#### TEXTAUSZUG:
▼
Eine Mitteilung des Pressesprecher des Erzbistums Berlin vom 03.04.2024 und die Aussage Erzbischofs Koch bei einem Interview anlässlich der "Segnung und Erhöhung des neuen Kreuzes auf der Hedwigskathedrale" am 03.11.2023 geben Aufschluss über die eigentlichen Ziele, die die Leitung des Erzbistums Berlin mit der jahrelangen Schließung und dem radikalen Umbau der ehemaligen Hedwigskathedrale zum Katholischen Forum am Bebelplatz verfolgt.
Repräsentationsbedürfnis und persönliche Vorteilsnahme der kirchlichen Amtsträger sind Triebfedern des eitlen und unverantwortlich teuren, zerstörerischen Umbaubauvorhabens, das in der Presse oft noch verfälschend als "Sanierung" oder "Renovierung" beschönigt wird.
1. Ein Stahlkreuz am Rande wird zur "Mitte der Kirche"?
Am 09.01.2018 hatte der Pressesprecher des Erzbistums Berlin Spekulationen über eine Entfernung des Kuppelkreuzes auf der Berliner Hedwigs-Kathedrale zurückgewiesen.
(s. katholisch.de_2018-01-09_Bleibt das Kreuz? Erzbistum gegen Spekulationen)
Am 03.11.2023 wurden dann die 2018 noch offiziell zurückgewiesenen "Spekulationen" peinliche Wirklichkeit. Anmaßend reckt sich ein äußerlich golden scheinendes Stahlkreuz über einen zentralen städtischen Platz vielfältiger Kultur (Universität, Oper, Mahnmal und Hotel), als würde dieser Stadtraum von der Kirche beherrscht.
(domradio berichtete am 03.11.2023 mit einem Video über die Installation per Autokran unter dem Titel "Neues Kreuz der Hedwigskathedrale gesegnet und erhöht").
▲
#### BEREITGESTELLTE ANGABEN:
▼
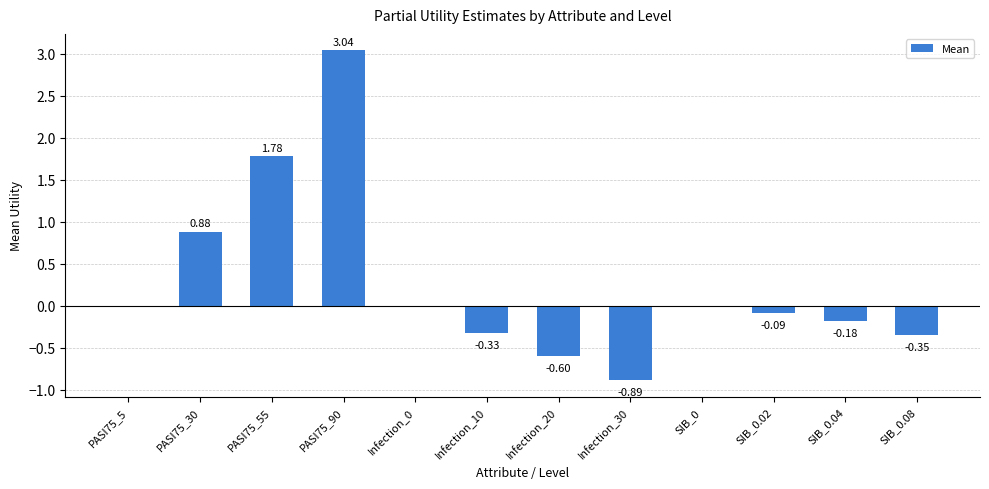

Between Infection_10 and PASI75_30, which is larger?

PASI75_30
▲
#### DEINE AUFGABE:
Gib aus dem Text über die Hedwigskathedrale den Abschnitt von „1. Ein Stahlkreuz“ bis „der Kirche beherrscht.“ wortgetreu aus.

#### DEIN ERGEBNIS:
1. Ein Stahlkreuz am Rande wird zur "Mitte der Kirche"?
Am 09.01.2018 hatte der Pressesprecher des Erzbistums Berlin Spekulationen über eine Entfernung des Kuppelkreuzes auf der Berliner Hedwigs-Kathedrale zurückgewiesen.
(s. katholisch.de_2018-01-09_Bleibt das Kreuz? Erzbistum gegen Spekulationen)
Am 03.11.2023 wurden dann die 2018 noch offiziell zurückgewiesenen "Spekulationen" peinliche Wirklichkeit. Anmaßend reckt sich ein äußerlich golden scheinendes Stahlkreuz über einen zentralen städtischen Platz vielfältiger Kultur (Universität, Oper, Mahnmal und Hotel), als würde dieser Stadtraum von der Kirche beherrscht.